Which lines in the records below contain the word "those"? Copy each of them.

*** DATA PROVIDED

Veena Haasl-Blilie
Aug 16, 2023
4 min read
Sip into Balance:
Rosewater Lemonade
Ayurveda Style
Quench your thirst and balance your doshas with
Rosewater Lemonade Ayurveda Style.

******
*** DATA PROVIDED

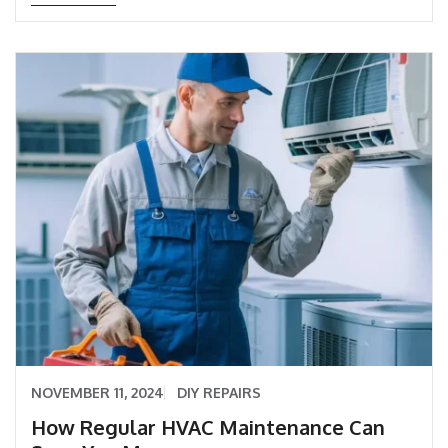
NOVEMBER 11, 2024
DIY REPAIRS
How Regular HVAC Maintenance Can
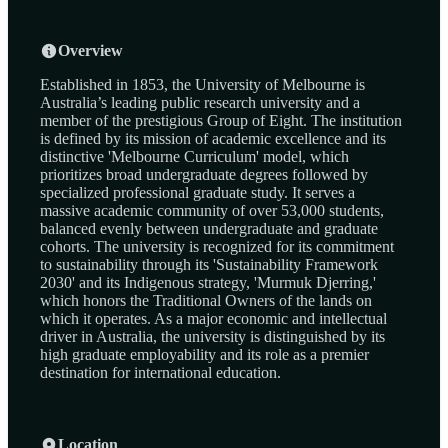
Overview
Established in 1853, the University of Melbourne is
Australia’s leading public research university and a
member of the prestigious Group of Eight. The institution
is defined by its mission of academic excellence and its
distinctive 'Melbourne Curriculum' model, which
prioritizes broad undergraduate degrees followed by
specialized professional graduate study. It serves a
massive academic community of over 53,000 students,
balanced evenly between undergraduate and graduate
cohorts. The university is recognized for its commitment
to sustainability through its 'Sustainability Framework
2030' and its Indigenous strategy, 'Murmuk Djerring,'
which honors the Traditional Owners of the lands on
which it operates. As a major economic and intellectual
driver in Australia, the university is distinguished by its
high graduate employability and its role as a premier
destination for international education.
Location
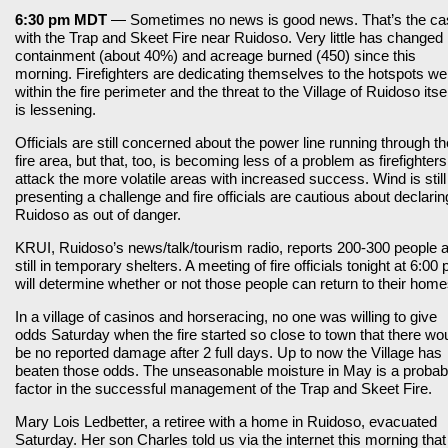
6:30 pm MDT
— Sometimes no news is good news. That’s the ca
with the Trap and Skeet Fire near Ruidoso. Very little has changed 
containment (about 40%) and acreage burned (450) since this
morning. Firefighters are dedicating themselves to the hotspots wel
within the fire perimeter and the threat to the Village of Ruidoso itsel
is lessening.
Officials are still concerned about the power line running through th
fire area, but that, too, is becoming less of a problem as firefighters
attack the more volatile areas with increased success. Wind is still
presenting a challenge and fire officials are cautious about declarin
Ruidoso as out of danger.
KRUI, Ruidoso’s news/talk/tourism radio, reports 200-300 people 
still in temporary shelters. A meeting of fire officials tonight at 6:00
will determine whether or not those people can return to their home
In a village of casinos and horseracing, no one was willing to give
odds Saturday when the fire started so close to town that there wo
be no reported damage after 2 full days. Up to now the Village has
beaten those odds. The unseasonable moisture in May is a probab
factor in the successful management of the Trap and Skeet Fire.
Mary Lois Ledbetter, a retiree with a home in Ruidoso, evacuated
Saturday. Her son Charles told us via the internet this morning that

******
*** DATA PROVIDED

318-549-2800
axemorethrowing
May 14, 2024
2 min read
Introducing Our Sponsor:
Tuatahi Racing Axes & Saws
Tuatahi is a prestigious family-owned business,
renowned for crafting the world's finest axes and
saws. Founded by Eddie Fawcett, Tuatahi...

******

** RESPONSE BOX **
will determine whether or not those people can return to their home
beaten those odds. The unseasonable moisture in May is a probab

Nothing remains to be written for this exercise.